PROBLEM STATEMENT: List every output format that the JoyfulJay project description below names for its ML-ready features.

Skip to main content

Python library for extracting ML-ready features from encrypted network traffic

Project description

JoyfulJay Logo

JoyfulJay - Encrypted Traffic Feature Extraction

CI PyPI version Python 3.10+ License: MIT

JoyfulJay ML Ready Encrypted Traffic Research Tool

JoyfulJay is a Python library for extracting standardized, ML-ready features from encrypted network traffic. It operates on PCAP files and live network interfaces, producing feature vectors that capture timing, size, and protocol metadata patterns - all without decrypting any traffic.

Features

  • Encrypted Traffic Focus: Extract features proven effective for classifying TLS, QUIC, VPN, and Tor traffic
  • ML-Ready Output: Pandas DataFrames, NumPy arrays, CSV, JSON, or Parquet - ready for scikit-learn, PyTorch, etc.
  • Streaming Architecture: Process multi-GB PCAPs without loading them into memory
  • Live Capture: Real-time feature extraction from network interfaces
  • Remote Capture: Stream packets from remote devices over secure WebSocket (TLS/WSS)
  • Protocol Metadata: TLS handshake parsing, JA3/JA3S fingerprints, QUIC metadata
  • Traffic Fingerprinting: Detect Tor, VPN, and DoH traffic patterns
  • Tranalyzer Compatible: 387 features across 21 extractors, matching research-grade tools
  • Enterprise Ready: Kafka streaming, Prometheus metrics, mDNS discovery

Installation

pip install joyfuljay
# or
uv pip install joyfuljay

For optional features (same syntax works with uv pip):

# Fast parsing with dpkt
pip install joyfuljay[fast]

# High-speed capture with libpcap
pip install joyfuljay[libpcap]

# Kafka streaming output
pip install joyfuljay[kafka]

# Prometheus metrics
pip install joyfuljay[monitoring]

# mDNS server discovery
pip install joyfuljay[discovery]

# Connection graph analysis
pip install joyfuljay[graphs]

# All optional features
pip install joyfuljay[fast,kafka,monitoring,discovery,graphs]

Quick Start

Python API

from joyfuljay import extract_features_from_pcap

# Extract features from a PCAP file
features_df = extract_features_from_pcap("capture.pcap")

Data drawn from a dataset:
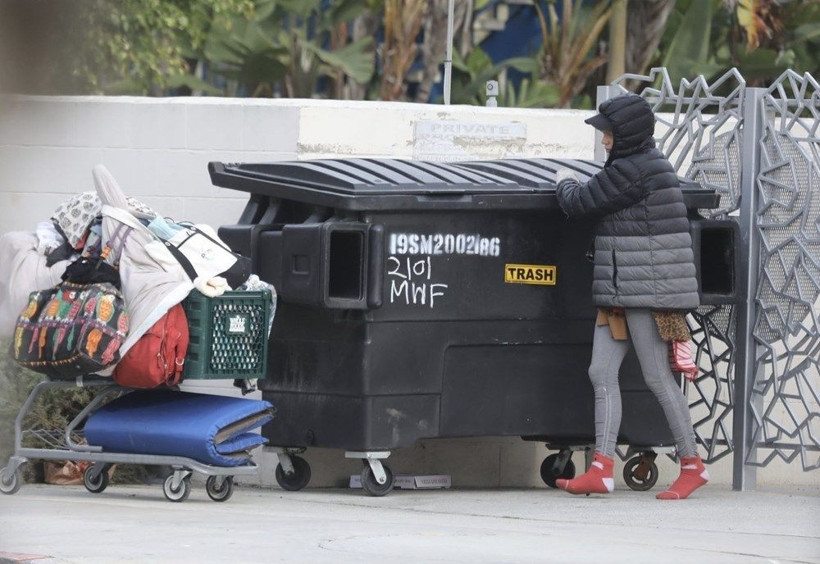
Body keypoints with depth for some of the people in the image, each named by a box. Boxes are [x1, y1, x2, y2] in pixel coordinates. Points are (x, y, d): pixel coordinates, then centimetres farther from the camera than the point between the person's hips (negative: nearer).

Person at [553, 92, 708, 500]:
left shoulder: (634, 171, -16)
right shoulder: (646, 164, 15)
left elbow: (579, 204, -10)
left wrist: (566, 182, 9)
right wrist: (576, 187, 18)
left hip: (645, 293, -11)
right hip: (621, 293, 11)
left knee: (657, 376, -5)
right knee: (602, 373, 3)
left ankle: (692, 464, 4)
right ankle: (601, 469, -1)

RESULT FOR THIS TASK: Pandas DataFrames, NumPy arrays, CSV, JSON, Parquet